Written By Chris Dolan and Cioffi Remmer
This week’s question comes from Leo from San Francisco, who asks: Now that self-driving cars are becoming a reality, who bears the responsibility for collisions involving driverless vehicles? Are there any laws protecting citizens?
Driverless cars, indeed, are becoming a reality. Over the last few years, self-driving vehicles have surged to the forefront of technological innovation, promising to revolutionize how we commute and interact with transportation. Driverless vehicles have undergone significant advancements in testing and production using artificial intelligence (AI), sensor technologies, and cutting-edge computing power. Major automotive industry giants and startups have been competing to bring this transformative technology to the masses, with the Bay Area leading the way.
For example, when companies like Waymo and Cruise test out their driverless taxis on city streets, the question that almost always comes up is, “Who is responsible for collisions involving driverless vehicles?”

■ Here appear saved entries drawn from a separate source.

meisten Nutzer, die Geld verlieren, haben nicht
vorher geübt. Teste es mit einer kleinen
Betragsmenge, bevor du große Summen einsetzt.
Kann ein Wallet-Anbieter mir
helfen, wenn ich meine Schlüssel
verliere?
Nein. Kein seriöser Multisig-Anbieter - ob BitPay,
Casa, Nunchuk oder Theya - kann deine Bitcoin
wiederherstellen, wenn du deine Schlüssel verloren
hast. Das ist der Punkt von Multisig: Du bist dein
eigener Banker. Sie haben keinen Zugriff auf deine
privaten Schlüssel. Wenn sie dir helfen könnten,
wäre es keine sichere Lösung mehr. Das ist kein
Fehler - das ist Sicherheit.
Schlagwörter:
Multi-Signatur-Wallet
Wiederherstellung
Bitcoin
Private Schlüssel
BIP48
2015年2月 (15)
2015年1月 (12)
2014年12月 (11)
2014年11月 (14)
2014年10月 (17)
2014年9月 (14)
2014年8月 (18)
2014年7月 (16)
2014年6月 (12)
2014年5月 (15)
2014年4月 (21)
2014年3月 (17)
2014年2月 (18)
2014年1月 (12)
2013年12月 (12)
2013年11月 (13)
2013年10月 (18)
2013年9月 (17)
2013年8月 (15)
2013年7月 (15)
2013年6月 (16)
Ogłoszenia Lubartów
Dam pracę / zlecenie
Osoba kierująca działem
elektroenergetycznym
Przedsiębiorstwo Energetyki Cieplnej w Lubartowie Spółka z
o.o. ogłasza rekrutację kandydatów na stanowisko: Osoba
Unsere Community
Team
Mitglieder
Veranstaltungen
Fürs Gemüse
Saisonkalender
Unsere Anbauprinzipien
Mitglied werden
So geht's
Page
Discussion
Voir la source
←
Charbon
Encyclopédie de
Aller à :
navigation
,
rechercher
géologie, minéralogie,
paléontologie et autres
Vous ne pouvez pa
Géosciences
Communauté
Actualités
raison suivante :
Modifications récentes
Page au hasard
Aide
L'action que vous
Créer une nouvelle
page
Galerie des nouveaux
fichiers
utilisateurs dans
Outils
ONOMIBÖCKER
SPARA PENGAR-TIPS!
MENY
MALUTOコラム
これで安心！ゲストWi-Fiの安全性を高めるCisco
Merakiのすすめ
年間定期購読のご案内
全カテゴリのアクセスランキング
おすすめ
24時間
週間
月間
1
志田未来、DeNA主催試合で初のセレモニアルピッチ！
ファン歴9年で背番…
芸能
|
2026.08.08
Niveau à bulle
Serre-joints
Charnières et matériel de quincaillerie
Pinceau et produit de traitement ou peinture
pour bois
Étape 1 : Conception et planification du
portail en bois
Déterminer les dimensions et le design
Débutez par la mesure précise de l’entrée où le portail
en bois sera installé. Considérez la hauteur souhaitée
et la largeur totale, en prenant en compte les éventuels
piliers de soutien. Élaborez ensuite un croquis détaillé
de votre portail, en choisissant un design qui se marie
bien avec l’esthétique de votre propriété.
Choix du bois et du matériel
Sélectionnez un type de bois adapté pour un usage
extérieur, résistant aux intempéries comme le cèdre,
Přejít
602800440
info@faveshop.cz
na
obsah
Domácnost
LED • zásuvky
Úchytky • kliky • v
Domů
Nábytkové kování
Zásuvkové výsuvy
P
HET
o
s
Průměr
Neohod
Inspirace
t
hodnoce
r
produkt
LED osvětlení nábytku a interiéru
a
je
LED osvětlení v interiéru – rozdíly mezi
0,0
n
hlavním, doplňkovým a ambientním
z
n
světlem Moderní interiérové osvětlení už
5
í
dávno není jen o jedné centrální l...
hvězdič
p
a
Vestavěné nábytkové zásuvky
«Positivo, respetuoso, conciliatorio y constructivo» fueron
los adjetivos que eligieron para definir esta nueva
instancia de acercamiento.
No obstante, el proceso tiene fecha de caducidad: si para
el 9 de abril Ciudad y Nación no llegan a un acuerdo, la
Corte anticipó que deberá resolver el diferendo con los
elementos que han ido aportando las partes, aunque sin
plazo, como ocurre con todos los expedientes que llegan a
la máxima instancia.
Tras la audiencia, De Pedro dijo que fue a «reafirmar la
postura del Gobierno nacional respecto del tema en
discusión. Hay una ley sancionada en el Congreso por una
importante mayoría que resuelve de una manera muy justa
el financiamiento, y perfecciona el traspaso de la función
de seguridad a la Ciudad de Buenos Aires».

Autonomous or driverless vehicles are supposed to have the advantage of obeying all road laws, having more reaction time, and the ability to avoid collisions. However, as of July 10, 2023, the California DMV had received 623 Autonomous Vehicle Collision Reports.
It is usually the case that technology outpaces legislation. Our legislatures have plenty of time to develop common sense rules and regulations for issues that foreseeably cause public tension. Health and safety are at the heart of most rules and regulations that govern technology and its interactions with the public. This concern would be tenfold in the case of thousand-pound motor vehicles without human control. Currently, in California, Autonomous Vehicles (driverless) are only allowed on public roads for testing purposes.
The California legislature has attempted to codify some essential regulations for testing driverless vehicles, codified in the California Vehicle Code Section 38750. Imagine a scenario where an autonomous vehicle (AV) collides with another vehicle or pedestrian. What would they require under California law?
- A properly licensed individual must operate the AV. That means there should be a person in the vehicle with a valid driver’s license or a remote operator who monitors the vehicle live if no driver is physically present. That operator must also have a proper, valid driver’s license.
- The manufacturer of the AV is required to have a testing permit and insurance in the amount of five million dollars ($5,000,000), of which proof thereof is to be maintained in the vehicle.
- A plan with law enforcement agencies and first responders on interacting with the vehicle in emergency and traffic enforcement situations, which includes, but is not limited to, instructions on:
- How to communicate with the remote operator (who must always be available);
- Where in the vehicle is the proof of registration and proof of insurance;
- How to safely remove the vehicle from the roadway;
- How to disengage autonomous mode.
- Once law enforcement arrives, they must follow their plan to interact with Autonomous Vehicles. For example, the San Francisco Police Department has a current directive on interacting with autonomous vehicles. SFPD is required to document both injury and non-injury crashes involving an AV, whether physically operated or remotely monitored, using the CHP555 collision report, which they forward to the Commercial Vehicle Unit.
- Within ten (10) days of the collision, whether it resulted in damage of property or bodily injury or death, the manufacturer must also report the incident to the Department of Motor Vehicles after the collision.
Ultimately, who is responsible? Like any roadway collision, this is usually determined by figuring out who is at fault. One of the advantages of AVs is that there is audio and video recording at all times, and usually electronic data or telemetry. But determining fault may or may not be as simple as reviewing video or looking at electronic data. In either case, the manufacturer would likely submit the claim to their insurance carrier. If you’re involved in a collision with a driverless vehicle, it is critical to report it to law enforcement and your vehicle insurance carrier. If you’ve been injured in the collision, contact an attorney to help determine your rights.